Recently, Ray has been building a map of his many lovers and he has been getting curious about the routes he can take to their houses.

The map can be represented by a directed graph of ~N~ vertices and ~M~ edges, but as his map of lovers is constantly changing, he also wants to perform ~Q~ queries on it. Each query is of one of two types:

• ? x: Output whether node ~x~ (His ~x^\text{th}~ lover) is currently reachable from node ~1~ (Ray's house).
• + x y: Add a directed edge from node ~x~ to node ~y~. Note that such an edge may already exist in the graph.
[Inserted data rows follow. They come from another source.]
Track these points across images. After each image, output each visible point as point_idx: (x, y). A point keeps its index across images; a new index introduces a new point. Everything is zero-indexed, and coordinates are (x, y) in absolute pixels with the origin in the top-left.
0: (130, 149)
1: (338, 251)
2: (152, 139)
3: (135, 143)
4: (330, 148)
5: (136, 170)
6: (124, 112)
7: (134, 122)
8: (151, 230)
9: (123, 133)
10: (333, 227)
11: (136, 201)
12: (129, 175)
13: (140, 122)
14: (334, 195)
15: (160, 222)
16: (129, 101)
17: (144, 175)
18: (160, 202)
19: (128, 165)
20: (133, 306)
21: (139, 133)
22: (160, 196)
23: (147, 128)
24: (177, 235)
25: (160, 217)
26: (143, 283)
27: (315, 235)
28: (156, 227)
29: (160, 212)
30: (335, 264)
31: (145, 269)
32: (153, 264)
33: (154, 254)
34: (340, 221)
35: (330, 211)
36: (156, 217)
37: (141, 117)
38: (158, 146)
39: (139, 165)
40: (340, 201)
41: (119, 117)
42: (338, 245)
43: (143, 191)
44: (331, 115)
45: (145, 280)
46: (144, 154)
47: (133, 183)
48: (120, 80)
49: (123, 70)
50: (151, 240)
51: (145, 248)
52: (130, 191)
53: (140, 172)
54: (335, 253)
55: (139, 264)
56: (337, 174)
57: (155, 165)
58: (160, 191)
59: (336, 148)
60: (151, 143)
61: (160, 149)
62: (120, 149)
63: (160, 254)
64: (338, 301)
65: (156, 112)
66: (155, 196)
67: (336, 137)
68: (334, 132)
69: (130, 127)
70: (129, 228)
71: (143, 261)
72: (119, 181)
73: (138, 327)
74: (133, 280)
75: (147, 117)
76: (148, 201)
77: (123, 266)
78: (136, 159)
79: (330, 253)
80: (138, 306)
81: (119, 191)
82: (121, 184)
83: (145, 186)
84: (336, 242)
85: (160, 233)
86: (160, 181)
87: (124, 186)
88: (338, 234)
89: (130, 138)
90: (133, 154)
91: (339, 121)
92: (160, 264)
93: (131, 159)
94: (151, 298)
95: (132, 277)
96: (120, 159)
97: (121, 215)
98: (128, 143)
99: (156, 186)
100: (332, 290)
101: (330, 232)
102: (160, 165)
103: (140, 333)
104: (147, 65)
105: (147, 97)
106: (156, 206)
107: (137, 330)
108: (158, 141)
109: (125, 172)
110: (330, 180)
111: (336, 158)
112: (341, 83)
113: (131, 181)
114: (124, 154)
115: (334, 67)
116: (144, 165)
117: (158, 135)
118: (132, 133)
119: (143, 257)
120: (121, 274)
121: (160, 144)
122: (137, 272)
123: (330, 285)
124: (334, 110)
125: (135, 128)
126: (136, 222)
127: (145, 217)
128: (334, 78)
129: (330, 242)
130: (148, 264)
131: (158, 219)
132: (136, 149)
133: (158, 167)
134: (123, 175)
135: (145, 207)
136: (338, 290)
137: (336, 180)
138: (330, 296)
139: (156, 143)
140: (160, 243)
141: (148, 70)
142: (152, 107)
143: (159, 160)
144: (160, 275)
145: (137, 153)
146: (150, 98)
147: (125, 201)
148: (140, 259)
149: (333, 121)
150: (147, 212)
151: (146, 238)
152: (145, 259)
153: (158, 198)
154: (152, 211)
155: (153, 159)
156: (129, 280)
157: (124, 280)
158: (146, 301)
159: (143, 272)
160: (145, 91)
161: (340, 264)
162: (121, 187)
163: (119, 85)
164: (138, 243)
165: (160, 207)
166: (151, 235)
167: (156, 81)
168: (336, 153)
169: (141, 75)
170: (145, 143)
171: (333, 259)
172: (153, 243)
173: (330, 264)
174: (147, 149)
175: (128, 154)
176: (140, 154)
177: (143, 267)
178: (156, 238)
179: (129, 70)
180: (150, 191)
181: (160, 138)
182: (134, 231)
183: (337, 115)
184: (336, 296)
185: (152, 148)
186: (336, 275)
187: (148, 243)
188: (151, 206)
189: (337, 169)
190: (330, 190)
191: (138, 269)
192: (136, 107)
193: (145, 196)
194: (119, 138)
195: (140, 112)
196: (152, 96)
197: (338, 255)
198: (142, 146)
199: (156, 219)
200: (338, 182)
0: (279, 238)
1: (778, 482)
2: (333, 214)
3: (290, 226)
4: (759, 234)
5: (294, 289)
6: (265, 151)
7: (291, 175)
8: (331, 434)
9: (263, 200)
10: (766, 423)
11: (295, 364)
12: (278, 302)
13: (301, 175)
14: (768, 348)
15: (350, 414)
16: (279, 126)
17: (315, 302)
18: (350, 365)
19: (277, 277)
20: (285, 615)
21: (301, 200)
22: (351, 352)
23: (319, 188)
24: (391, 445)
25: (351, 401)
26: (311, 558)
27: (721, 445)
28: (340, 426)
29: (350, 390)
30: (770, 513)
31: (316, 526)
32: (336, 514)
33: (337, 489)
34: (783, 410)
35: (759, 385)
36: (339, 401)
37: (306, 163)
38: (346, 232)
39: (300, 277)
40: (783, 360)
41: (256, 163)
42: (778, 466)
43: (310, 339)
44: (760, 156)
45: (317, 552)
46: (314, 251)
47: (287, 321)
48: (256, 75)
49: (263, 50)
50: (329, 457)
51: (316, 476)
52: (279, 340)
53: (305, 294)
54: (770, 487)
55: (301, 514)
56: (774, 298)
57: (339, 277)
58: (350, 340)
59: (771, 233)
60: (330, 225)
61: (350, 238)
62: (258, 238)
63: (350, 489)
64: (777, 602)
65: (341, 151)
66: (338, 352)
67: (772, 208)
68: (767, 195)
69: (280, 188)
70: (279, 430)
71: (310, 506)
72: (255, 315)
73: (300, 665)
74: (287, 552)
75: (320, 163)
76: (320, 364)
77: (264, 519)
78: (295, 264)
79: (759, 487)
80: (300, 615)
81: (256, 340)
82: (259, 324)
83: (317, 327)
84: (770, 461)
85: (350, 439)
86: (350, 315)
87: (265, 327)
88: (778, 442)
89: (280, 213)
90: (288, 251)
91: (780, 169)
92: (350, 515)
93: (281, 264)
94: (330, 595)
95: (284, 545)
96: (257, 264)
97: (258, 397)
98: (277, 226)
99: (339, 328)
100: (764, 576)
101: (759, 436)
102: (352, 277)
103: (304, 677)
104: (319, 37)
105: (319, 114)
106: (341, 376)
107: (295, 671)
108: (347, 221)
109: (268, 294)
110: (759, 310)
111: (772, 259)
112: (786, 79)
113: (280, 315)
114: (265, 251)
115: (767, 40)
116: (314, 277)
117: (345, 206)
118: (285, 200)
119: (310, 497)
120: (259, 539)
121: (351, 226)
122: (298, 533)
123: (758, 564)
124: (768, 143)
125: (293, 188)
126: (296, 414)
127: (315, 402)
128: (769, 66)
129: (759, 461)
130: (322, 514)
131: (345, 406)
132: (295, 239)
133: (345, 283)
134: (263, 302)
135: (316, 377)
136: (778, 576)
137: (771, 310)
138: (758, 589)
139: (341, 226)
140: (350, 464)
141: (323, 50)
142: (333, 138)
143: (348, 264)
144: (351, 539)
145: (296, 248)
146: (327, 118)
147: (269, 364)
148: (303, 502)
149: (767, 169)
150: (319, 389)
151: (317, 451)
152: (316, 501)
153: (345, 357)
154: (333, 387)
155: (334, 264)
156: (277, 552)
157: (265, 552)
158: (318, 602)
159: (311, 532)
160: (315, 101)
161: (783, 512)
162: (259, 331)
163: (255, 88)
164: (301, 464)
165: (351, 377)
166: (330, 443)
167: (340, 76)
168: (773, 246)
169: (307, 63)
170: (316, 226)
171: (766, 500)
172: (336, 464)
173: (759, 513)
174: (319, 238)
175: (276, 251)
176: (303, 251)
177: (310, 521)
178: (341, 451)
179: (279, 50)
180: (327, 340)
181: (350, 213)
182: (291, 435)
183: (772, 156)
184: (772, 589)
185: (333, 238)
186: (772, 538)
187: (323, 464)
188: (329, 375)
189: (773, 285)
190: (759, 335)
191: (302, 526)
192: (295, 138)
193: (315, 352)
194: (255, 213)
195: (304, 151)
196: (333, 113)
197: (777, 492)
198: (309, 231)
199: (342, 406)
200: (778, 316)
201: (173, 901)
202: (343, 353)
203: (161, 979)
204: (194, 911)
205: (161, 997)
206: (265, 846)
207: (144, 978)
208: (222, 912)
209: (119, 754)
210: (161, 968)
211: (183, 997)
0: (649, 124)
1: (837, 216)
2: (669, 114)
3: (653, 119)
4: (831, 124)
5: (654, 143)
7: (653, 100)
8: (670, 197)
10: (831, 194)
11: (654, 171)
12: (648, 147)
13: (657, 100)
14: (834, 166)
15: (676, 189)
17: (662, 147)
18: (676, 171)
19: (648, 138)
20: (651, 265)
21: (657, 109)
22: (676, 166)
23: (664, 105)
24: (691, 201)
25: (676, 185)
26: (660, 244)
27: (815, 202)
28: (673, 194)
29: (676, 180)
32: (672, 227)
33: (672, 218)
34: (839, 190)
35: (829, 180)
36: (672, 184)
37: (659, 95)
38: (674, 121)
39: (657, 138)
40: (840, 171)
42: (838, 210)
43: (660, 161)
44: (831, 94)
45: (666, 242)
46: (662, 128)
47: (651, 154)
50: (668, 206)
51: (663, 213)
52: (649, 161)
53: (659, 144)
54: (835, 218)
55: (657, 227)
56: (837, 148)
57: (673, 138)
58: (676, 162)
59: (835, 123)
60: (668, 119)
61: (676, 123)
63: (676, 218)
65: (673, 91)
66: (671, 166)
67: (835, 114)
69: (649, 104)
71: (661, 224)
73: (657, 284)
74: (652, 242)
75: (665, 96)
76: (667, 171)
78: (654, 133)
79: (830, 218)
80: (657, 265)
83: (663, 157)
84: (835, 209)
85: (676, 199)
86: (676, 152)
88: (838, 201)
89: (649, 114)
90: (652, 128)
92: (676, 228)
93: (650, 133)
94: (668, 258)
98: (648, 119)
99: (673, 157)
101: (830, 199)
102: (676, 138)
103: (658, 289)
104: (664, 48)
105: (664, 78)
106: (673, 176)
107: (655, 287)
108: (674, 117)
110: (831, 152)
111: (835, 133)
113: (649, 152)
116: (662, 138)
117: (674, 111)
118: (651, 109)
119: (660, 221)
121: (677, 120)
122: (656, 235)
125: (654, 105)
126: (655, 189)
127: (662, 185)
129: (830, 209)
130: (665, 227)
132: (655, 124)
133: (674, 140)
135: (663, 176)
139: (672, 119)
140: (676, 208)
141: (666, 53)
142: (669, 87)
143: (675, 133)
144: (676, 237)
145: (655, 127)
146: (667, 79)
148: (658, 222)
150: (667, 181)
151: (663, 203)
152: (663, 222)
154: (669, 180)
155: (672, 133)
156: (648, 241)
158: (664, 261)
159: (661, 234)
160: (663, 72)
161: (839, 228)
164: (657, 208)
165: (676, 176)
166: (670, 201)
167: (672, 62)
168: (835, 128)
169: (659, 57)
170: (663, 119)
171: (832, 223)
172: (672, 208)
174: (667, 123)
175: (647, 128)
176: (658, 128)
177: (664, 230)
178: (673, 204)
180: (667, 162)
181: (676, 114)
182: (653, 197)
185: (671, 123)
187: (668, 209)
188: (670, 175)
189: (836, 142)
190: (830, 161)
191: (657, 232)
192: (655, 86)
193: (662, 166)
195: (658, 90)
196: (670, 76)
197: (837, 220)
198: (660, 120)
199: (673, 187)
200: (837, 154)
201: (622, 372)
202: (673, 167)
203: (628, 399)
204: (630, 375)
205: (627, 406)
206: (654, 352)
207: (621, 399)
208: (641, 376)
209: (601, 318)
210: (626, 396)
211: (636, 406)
Ray tried to write a program to help him earlier, but he found that it was too slow. Can you help him do better?

Note: Special thanks to d for some extra test cases.

Constraints

~1 \le x, y \le N \le 4 \times 10^5~

~0 \le M, Q \le 4 \times 10^5~

Subtask 1 [15%]

There are no queries of type + x y.

Subtask 2 [85%]

No additional constraints.

Input Specification

The first line contains the integers ~N, M, Q~.

The next ~M~ lines each contain the integers a b, representing a directed edge from node ~a~ to ~b~ in the initial graph.

The last ~Q~ lines each contain a query of one of the above described types.

Output Specification

For each query of the ? type, output YES if node ~x~ is reachable and NO if not.

Sample Input

10 2 10
2 3
1 2
? 2
? 5
+ 3 5
+ 4 6
? 6
+ 3 4
? 6
? 4
+ 8 5
? 8

Sample Output

YES
NO
NO
YES
YES
NO